**Source document:**
:::
Decision tree and random forest from scratch¶

Decision tree¶

A decision tree is hierarchical series of questions that will lead to different outcomes depending on the result of the questions

tree

In machine learning, the "optimal" questions are derived from a traning data set by recursively splitting the dataset into relative "homogeneous" subsets

In [1]:

using PyPlot
using Random
using Statistics
using DelimitedFiles

We use the example dataset from to classify Bank notes into genuine and forged bank notes available at http://archive.ics.uci.edu/ml/datasets/banknote+authentication
First download the datafile (if necessary)

In [2]:

fname = "data_banknote_authentication.txt"

if !isfile(fname)
    download("http://archive.ics.uci.edu/ml/machine-learning-databases/00267/data_banknote_authentication.txt",fname)
end

Let's have a quite look at the first 3 rows

In [3]:

readlines(fname)[1:3]

Out[3]:

3-element Array{String,1}:
 "3.6216,8.6661,-2.8073,-0.44699,0"
 "4.5459,8.1674,-2.4586,-1.4621,0" 
 "3.866,-2.6383,1.9242,0.10645,0"

There is no header line and columns are separated by a comma

In [4]:

data = readdlm(fname,',');

The meaning of the columns:

variance of Wavelet Transformed image (continuous)
skewness of Wavelet Transformed image (continuous)
curtosis of Wavelet Transformed image (continuous)
entropy of image (continuous)
class (integer)

Apparently, some of the columns have been normalized.

For the $i$th sample, $\mathbf x_i$ (x[i,:]) are the features and $y_i$ (y[i]) are the labels
We split data into training and evaluation dataset
frac denotes the fraction of the evaluation data set

In [5]:

Random.seed!(1234)

frac = 0.1
selecteval = rand(size(data,1)) .< frac
x = data[.!selecteval,1:4]
y = data[.!selecteval,5]
@show length(y)
@show sum(y .== 0)
@show sum(y .== 1)

xeval = data[selecteval,1:4]
yeval = data[selecteval,5]
@show length(yeval)

length(y) = 1228
sum(y .== 0) = 679
sum(y .== 1) = 549
length(yeval) = 144

Out[5]:

Let's have a look at the dataset

In [6]:

scatter(x[:,1],x[:,2],10,y)
xlabel("variance of wavelet transformed image (feature 1)")
ylabel("skewness of wavelet transformed image (feature 2)")
title("Genuine or forged banknotes")
colorbar();

As a test split the data according to feature 1 accoring the threshold equal to first sample

In [7]:

ifeature = 1
threshold  = x[1,ifeature]

Out[7]:

3.6216

splitflag is true for the elements belong to subset 1 and false for elements belonging to subset 2

In [8]:

splitflag = x[:,ifeature] .< threshold;

In [9]:

sum(splitflag), sum(.!splitflag)
:::
**Data shown:**
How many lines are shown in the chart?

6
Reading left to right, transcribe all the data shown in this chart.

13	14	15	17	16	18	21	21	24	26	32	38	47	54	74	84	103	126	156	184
:::
**Work task:**
Continue the decision tree and random forest notebook from where it stops. None of the data is needed here.

**Answer section:**
Out[9]:

(1015, 213)

A perfect question, whould split our dataset into two subsets where all labels in subset 1 would be 0 and all labels in subset 2 would 1. This would result in a perfectly homogenous or pure subset.
In CART (Classification and Regression Trees), we would use the Gini impurity index to quantify the degree of homegenity in classification problems

Gini impurity index¶

We mesure the heterogenity within the two subsets (where splitflag is true or false) using the Gini index for each of these subsets
Gini impurity is a measure of how often a randomly chosen element from the set would be incorrectly labeled if it was randomly labeled according to the distribution of labels
So this mean:
- choose a random element form the set
- choose a random label from the set
- the Gini index is the probability that we choose the incorrect label for the element
What is the probablity to pick a correct label = probaility to pick an element with the label 1 and a label 1 or to pick an element with the label 2 and a label 2 ...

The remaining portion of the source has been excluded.